Myanmar, Colombia urged to allow UN to tackle child soldiers
A senior UN official on Monday urged Myanmar and Colombia to allow the United Nations to negotiate directly with rebel groups or guerrillas to secure the demobilisation of child soldiers.
"Columbia and Myanmar do not allow us to have discussions with non-state actors on recruiting children for implementing plans of action to release children," said Radhika Coomaraswamy, special representative of the UN Secretary General for children in armed conflict.
Coomaraswamy said such plans of actions had brought about the release of thousands of children in Sudan, Philippines, Nepal, Ivory Coast, Democratic Republic of Congo and Central African Republic.
However, those had come about after the world body was given permission to negotiate directly with such non-state groups.
Coomaraswamy said that without consent from each government, United Nations officials could not talk to some 50 armed groups worldwide that enroll children.

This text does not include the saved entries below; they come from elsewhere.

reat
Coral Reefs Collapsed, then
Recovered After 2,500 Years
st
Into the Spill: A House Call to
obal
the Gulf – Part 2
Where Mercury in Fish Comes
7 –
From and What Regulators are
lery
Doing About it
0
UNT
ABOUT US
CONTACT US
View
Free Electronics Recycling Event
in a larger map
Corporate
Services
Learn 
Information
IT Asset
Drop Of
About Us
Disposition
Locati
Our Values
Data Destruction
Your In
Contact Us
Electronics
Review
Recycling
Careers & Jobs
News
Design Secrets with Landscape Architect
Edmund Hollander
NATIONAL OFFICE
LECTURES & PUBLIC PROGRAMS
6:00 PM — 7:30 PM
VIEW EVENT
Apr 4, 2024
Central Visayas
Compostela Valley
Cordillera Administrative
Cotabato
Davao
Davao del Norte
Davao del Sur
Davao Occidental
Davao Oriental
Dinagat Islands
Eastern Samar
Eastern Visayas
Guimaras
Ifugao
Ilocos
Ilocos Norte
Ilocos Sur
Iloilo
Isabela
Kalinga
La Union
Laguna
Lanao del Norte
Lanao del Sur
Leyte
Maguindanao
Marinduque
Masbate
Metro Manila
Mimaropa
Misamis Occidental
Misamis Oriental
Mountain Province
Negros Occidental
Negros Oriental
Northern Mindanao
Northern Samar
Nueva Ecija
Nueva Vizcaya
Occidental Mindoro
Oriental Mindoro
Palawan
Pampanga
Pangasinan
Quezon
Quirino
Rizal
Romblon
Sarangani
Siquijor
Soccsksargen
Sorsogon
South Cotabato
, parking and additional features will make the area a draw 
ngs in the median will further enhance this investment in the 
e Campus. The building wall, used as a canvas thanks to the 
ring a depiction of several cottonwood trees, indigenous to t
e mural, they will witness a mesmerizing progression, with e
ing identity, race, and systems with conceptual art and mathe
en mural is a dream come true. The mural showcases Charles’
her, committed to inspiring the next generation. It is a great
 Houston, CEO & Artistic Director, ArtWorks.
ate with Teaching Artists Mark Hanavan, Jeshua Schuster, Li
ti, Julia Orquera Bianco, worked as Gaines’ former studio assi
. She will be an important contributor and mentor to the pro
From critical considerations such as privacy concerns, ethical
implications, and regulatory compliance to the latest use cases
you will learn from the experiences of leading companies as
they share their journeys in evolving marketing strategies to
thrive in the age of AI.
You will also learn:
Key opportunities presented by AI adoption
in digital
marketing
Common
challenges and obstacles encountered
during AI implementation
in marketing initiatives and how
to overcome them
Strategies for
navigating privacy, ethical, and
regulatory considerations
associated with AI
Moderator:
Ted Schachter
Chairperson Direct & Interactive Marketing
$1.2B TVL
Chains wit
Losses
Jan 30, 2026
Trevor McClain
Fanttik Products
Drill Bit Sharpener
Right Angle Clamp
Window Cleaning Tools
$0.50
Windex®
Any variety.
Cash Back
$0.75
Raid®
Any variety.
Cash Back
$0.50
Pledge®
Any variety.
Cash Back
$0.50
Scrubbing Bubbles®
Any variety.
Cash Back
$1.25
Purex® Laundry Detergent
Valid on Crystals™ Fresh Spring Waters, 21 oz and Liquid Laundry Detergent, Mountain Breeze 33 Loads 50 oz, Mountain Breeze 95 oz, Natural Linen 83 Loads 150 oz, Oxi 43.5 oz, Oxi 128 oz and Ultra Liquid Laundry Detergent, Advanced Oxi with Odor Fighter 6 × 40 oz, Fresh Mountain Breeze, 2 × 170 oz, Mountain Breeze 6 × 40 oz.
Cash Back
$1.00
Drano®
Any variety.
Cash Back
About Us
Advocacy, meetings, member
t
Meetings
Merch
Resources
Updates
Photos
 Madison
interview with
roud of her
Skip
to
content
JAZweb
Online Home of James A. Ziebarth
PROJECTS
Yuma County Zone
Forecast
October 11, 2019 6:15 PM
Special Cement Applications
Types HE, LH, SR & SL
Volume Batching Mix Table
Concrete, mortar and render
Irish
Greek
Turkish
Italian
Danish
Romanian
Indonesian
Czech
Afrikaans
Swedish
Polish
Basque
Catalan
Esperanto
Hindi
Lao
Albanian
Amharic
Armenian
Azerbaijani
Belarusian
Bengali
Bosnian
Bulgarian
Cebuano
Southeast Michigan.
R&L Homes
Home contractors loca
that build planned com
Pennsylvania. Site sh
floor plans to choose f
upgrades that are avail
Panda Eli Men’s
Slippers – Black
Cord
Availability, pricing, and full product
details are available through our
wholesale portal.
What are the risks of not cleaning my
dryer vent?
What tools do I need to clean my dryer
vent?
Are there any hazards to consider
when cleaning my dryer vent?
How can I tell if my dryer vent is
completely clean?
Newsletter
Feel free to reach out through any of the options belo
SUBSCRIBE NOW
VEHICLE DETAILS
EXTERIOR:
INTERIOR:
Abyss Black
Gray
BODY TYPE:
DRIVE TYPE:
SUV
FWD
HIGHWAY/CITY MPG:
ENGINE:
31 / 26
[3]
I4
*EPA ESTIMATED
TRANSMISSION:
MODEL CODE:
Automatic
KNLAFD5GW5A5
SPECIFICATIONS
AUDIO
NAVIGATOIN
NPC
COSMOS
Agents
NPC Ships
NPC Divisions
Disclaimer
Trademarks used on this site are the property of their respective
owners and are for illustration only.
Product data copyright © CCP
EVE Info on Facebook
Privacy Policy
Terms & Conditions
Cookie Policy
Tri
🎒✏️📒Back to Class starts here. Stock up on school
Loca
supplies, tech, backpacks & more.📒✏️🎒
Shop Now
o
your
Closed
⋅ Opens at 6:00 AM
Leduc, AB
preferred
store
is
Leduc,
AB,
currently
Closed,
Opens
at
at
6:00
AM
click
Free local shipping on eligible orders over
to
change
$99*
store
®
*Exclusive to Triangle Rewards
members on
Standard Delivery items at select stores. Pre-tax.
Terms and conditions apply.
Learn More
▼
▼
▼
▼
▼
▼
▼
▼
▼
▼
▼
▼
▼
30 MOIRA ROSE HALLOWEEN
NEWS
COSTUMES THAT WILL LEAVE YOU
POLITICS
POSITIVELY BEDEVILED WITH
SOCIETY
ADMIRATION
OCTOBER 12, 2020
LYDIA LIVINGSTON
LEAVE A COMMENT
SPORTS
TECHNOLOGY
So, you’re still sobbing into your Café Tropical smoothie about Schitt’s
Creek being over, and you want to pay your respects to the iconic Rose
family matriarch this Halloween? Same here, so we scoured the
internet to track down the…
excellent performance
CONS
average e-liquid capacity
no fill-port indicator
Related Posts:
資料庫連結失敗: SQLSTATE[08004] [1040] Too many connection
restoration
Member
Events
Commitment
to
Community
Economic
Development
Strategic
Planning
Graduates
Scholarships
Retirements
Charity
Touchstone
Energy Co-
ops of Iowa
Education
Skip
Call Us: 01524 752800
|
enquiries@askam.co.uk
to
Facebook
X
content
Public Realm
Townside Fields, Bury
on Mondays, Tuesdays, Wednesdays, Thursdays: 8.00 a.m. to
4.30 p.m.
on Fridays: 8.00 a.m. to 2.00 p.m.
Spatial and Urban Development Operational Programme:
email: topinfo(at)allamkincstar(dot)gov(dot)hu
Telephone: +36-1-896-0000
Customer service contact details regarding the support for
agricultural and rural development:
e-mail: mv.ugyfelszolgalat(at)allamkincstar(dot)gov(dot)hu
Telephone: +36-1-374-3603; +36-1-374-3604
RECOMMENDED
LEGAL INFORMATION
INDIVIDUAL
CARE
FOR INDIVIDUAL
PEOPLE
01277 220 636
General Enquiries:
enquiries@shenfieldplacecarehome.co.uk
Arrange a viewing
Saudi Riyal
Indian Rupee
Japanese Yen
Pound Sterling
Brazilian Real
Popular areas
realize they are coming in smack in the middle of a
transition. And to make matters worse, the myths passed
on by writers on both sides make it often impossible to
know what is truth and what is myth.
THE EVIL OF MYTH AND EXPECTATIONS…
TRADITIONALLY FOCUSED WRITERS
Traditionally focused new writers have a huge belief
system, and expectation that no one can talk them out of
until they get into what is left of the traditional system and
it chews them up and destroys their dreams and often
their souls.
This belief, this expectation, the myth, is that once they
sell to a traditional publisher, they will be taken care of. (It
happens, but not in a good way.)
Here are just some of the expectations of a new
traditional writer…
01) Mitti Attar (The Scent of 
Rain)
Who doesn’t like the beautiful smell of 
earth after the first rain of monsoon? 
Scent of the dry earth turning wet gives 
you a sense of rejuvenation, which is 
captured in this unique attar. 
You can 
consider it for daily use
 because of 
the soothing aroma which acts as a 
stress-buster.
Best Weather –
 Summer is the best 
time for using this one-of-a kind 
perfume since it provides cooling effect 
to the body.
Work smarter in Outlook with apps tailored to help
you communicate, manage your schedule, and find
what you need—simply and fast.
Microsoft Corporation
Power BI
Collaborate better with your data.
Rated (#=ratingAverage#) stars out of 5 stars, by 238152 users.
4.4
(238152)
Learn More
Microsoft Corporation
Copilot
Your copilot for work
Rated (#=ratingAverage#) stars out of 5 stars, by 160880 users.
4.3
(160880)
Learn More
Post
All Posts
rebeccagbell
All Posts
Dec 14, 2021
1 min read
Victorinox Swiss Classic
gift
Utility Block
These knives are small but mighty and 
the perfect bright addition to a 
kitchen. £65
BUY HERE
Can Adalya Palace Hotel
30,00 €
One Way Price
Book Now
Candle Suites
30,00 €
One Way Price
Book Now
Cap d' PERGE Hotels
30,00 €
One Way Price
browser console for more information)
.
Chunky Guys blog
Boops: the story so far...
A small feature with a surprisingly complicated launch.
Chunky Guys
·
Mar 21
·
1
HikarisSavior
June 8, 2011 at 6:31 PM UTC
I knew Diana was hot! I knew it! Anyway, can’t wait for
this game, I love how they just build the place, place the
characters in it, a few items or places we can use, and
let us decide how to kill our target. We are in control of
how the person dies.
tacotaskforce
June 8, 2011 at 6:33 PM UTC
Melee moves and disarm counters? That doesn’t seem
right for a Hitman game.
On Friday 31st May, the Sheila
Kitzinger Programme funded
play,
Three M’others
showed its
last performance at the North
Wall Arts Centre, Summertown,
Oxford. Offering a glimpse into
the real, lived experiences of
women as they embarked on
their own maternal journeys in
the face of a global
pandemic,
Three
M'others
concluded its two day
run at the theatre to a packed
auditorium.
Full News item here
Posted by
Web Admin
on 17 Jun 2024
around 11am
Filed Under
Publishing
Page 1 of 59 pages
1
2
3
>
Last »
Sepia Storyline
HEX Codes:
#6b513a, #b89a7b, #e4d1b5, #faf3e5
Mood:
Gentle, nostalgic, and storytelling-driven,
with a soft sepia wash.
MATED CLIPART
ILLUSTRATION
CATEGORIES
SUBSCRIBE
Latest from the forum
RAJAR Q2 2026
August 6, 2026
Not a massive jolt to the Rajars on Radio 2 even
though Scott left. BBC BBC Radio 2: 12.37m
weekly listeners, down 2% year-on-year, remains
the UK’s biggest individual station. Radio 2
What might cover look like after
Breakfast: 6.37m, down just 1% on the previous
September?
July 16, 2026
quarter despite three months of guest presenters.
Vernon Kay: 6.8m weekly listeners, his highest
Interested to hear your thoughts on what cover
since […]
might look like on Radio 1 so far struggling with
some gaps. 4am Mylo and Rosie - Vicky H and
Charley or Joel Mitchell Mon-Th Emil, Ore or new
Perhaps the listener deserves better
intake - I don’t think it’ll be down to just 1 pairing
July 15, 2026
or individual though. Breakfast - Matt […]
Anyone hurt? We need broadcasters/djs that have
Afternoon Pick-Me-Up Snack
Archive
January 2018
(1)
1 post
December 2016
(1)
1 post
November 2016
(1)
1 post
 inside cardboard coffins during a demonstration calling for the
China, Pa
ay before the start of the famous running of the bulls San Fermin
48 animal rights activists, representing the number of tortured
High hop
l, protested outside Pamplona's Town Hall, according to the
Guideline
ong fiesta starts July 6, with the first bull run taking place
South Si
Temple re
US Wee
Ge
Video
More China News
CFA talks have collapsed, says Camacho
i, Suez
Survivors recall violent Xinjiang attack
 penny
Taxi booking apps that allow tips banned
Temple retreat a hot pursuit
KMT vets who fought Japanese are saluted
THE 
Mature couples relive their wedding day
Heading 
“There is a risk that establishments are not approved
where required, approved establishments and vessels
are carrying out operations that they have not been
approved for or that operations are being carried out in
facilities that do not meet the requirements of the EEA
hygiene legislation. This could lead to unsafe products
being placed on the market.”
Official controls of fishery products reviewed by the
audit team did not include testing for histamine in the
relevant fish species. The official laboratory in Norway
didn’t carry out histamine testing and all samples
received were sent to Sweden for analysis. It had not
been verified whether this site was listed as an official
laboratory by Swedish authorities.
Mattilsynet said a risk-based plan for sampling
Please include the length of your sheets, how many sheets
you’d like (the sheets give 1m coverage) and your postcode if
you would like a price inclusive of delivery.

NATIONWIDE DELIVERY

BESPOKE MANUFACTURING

Some 250,000 children are exploited in conflicts around the world, according to the UN Children's Fund (UNICEF).
A UN report presented to the Security Council earlier this month drew up a list for the first time of armed groups and other organistations that enroll children.
However, authorities in Myanmar, Somalia, Chad, Democratic Republic of Congo and Sudan also used children, according to the UN expert.
The report also listed groups accused of killing or sexually abusing children, including Al Qaeda in Iraq, the Lord's Resistance Army, which operates in a triangle between Uganda, Sudan and Democratic Republic of Congo, the Afghan national police and Nepal's Maoists.
It expressed concern about the plight of children in conflicts in 22 countries.